After this, a quick coffee and it was back to the flat to pick up the last few things and head south. As soon as we were in the Southern Uplands there was torrential rain a lot of water on the road which lasted all the way down. We passed one accident and left the motorway near Warrington as there were huge tailbacks ahead. We made very slow progress but are now sitting in front of a warm fire.

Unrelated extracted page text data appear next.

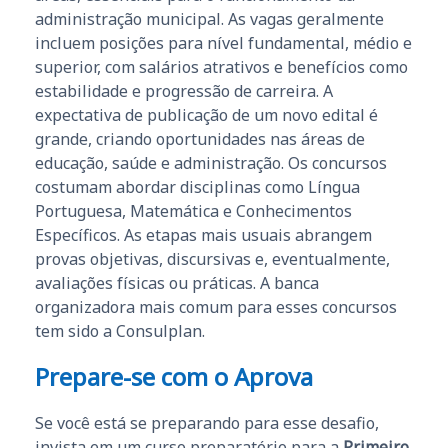
administração municipal. As vagas geralmente
incluem posições para nível fundamental, médio e
superior, com salários atrativos e benefícios como
estabilidade e progressão de carreira. A
expectativa de publicação de um novo edital é
grande, criando oportunidades nas áreas de
educação, saúde e administração. Os concursos
costumam abordar disciplinas como Língua
Portuguesa, Matemática e Conhecimentos
Específicos. As etapas mais usuais abrangem
provas objetivas, discursivas e, eventualmente,
avaliações físicas ou práticas. A banca
organizadora mais comum para esses concursos
tem sido a Consulplan.
Prepare-se com o Aprova
Se você está se preparando para esse desafio,
invista em um curso preparatório para a
Primeiro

Reading about Wyoming and driving to Edinburgh

The last two weeks have been very busy around work and home so I have not had any time for venturing further afield. However, I have been planning and making arrangements for next summer’s US coast to coast drive. We will pass through several states we have not been to before in addition to some more familiar ones. I have never visited Wyoming before so it was a happy coincidence to come across two books: one in a secondhand bookstore and one in the public library which have served as an introduction. Mark Spragg’s ‘Where Rivers Change Direction’ is an account of his growing up on one of the oldest ranches in the state, situated on the Continental Divide (we last crossed this further south in 2013 on Route 66). He describes the harsh winter weather, learning about horses, his parents and being mentored by an old cowboy. He has also written novels and I must seek them out.RiversEngland

I have read some of Annie Proulx’s novels and last month found her non-fiction account of searching out and building a property in Wyoming. ‘Bird Cloud’ is enthralling. She writes about the natural history of the area she is building in, the people and the challenge of acheiving the house she wants. This is something we will be doing in a few years as we downsize a bit. Figuring out priorities (e.g library, studio) and what compromises to make will be hard and sometimes it does not sound like downsizing.
Annie Proulx 1 (1 of 1)

This afternoon’s drive was the familiar trip to Edinburgh. I noticed that the northbound bridge near M6 Junction 18 had had a ‘D” added to the ‘Vote Pies’ directive, putting it in the past tense. In Cumbria there were very high winds, low cloud and driving rain. The recent Indian Summer and very mild autumn (I still have roses blooming) made me think that in my childhood, this would have been snow. I recall standing on snow in my Brownie uniform at the village War Memorial on Remembrance Day. Over the border, the rain had gone, some blue sky and the late afternoon sun in the golden hour beloved of photographers made the hills glow. We had an appointment in Edinburgh early evening so could not wander around with the camera much at all. Here are a couple of shots in the Clyde Valley.
Hill 1 (1 of 1)
Afternoon landscape (1 of 1)

Just before West Linton, a huge skein of geese flew over and the clouds were pink. No time to stop for photographs unfortunately.